BRANO DI TESTO
◆ ◆ ◆ ◆ ◆

Il presente lavoro è suddiviso in quattro capitoli.
- Nel primo si procederà a presentare il fenomeno dei SEP e le dinamiche dei processi di standardizzazione, ad offrire una panoramica generale sul rapporto tra proprietà intellettuale e intervento antitrust alla luce della normativa in vigore nell’Unione Europea e negli Stati Uniti, ed a illustrare, infine, il problema del patent hold-up e la portata (dibattuta) degli impegni FRAND.
- Nel secondo, si proverà ad inquadrare le condotte abusive dei titolari di brevetti SEP all’interno della cornice dei rimedi offerti dal diritto antitrust comunitario attraverso l’art. 102 TFUE. Particolare attenzione sarà posta sull’istituto del rifiuto a contrarre e sulla connessa teoria dell’essential facility elaborata dalle corti americane e poi seguita anche dalla Corte di Giustizia dell’Unione Europea, di cui si ricostruirà la genesi e l’applicazione fatta dalla Commissione Europea nello specifico ambito della proprietà intellettuale.
- Nel terzo capitolo si proverà a calare la fattispecie del rifiuto a contrarre censurabile ex art. 102 TFUE nello specifico ambito dei brevetti essenziali, per verificare quale sia l’origine e la portata dell’obbligo a contrarre che la normativa antitrust vorrebbe imporre in capo ai titolari di SEP. Si proporranno tre letture diverse, che giustificano differentemente la sanzionabilità delle condotte dei licenzianti, riconducibile, rispettivamente, al verificarsi delle “circostanze eccezionali” elaborate dalla Corte di Giustizia nelle decisioni Magill, IMS Health e Microsoft, alla semplice essenzialità del brevetto o all’assunzione da parte del titolare di un impegno a concedere le licenze a termini FRAND con l’organizzazione di normazione. Sarà poi descritto l’iter compiuto dalla giurisprudenza comunitaria nell’equiparare la richiesta di ingiunzione inibitoria ad un rifiuto di licenza abusivo ai sensi dell’art. 102 TFUE, presentando alcuni quesiti rimasti tuttora irrisolti. Nell’ultima sezione del capitolo saranno, infine, richiamati gli orientamenti sorti in materia di SEP negli Stati Uniti, esponendo la principale case law ed evidenziandone l’evoluzione e i cambiamenti di approccio delle autorità garanti della concorrenza nel corso del tempo.

◆ ◆ ◆ ◆ ◆

AZIONE RICHIESTA 1
Come riassumeresti in due frasi il paragrafo del brano che comincia con "Nel secondo, si proverà", conservandone i fatti principali?
AZIONE RICHIESTA 2
Puoi trascrivere dal brano il passo che va da "Il presente lavoro" a "degli impegni FRAND."?
I record riportati qui non servono in alcun modo.

◆ ◆ ◆ ◆ ◆

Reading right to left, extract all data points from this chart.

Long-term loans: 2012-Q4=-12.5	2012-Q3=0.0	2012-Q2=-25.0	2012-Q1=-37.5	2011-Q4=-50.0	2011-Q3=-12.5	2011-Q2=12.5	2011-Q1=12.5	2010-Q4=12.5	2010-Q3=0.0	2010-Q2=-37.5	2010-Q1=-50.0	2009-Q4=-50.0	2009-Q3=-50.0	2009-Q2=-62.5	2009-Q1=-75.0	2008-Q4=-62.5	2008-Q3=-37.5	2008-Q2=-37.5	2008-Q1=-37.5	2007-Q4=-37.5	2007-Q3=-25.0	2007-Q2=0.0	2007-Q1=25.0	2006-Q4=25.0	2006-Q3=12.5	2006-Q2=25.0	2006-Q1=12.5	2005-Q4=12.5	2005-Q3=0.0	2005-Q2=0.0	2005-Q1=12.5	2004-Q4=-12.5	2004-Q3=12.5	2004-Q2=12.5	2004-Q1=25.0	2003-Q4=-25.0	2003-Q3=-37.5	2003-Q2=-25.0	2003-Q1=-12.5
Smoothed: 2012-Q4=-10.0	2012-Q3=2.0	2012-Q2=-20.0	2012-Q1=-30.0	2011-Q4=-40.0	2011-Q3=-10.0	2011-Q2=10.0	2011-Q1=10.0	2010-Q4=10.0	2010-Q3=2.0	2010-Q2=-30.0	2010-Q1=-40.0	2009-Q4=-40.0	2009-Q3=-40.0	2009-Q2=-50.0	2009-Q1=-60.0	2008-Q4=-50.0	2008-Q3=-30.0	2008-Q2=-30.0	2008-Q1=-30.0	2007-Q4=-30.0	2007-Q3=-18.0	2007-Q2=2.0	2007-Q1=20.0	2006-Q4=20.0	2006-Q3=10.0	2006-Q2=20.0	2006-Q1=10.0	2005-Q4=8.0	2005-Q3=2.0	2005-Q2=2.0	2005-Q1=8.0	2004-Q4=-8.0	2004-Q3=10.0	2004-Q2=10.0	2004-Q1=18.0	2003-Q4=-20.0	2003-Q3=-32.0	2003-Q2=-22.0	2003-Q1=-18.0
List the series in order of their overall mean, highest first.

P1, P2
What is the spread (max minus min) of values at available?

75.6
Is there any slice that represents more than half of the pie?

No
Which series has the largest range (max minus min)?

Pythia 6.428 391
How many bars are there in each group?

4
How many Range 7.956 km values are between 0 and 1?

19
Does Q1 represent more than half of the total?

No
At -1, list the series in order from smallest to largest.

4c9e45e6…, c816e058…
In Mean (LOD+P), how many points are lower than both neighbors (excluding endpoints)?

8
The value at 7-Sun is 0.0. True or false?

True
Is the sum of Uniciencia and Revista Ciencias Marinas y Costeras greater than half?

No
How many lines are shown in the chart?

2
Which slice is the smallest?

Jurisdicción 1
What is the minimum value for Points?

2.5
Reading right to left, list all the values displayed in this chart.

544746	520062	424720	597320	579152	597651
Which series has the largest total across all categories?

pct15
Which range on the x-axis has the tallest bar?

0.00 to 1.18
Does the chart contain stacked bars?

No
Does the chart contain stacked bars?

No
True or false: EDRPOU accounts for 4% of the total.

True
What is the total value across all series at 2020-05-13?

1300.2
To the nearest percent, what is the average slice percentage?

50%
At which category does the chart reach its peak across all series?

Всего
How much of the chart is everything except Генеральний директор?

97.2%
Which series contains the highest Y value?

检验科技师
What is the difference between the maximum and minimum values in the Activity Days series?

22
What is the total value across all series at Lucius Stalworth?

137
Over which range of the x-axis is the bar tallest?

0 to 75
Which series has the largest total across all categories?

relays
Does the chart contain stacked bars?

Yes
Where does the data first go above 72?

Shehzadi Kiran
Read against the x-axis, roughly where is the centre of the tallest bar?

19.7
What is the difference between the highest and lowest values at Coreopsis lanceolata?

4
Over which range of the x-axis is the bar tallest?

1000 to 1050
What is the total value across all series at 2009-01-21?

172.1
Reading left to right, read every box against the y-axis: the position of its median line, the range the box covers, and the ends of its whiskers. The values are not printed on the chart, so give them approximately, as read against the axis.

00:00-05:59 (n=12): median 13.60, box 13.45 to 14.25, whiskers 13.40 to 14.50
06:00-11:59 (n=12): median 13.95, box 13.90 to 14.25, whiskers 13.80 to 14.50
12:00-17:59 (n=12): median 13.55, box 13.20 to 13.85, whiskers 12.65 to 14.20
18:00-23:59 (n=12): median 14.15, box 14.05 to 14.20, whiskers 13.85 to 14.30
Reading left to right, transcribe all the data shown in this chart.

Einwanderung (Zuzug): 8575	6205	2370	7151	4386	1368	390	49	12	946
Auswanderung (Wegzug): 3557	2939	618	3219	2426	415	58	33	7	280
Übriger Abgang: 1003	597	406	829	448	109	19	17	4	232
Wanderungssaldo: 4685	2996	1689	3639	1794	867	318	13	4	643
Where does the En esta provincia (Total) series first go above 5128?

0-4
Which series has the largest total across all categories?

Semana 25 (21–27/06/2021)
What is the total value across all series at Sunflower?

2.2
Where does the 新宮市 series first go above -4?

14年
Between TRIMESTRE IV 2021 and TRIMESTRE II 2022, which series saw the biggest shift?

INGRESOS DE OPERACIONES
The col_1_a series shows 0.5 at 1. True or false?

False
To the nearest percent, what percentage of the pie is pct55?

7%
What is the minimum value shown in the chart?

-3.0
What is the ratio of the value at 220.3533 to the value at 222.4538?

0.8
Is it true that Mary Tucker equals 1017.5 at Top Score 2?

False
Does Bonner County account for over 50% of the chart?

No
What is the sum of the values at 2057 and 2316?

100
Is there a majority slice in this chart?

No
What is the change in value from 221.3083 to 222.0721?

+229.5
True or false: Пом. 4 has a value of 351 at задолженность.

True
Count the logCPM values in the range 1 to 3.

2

◆ ◆ ◆ ◆ ◆

RISPOSTA ATTESA 1
Il secondo capitolo inquadra le condotte abusive dei titolari di brevetti SEP nei rimedi del diritto antitrust comunitario, tramite l'art. 102 TFUE. L'attenzione cade sul rifiuto a contrarre e sulla teoria dell'essential facility, elaborata dalle corti americane e seguita dalla Corte di Giustizia dell'Unione Europea, di cui si ricostruiscono la genesi e l'applicazione fatta dalla Commissione Europea alla proprietà intellettuale.

RISPOSTA ATTESA 2
Il presente lavoro è suddiviso in quattro capitoli.
- Nel primo si procederà a presentare il fenomeno dei SEP e le dinamiche dei processi di standardizzazione, ad offrire una panoramica generale sul rapporto tra proprietà intellettuale e intervento antitrust alla luce della normativa in vigore nell’Unione Europea e negli Stati Uniti, ed a illustrare, infine, il problema del patent hold-up e la portata (dibattuta) degli impegni FRAND.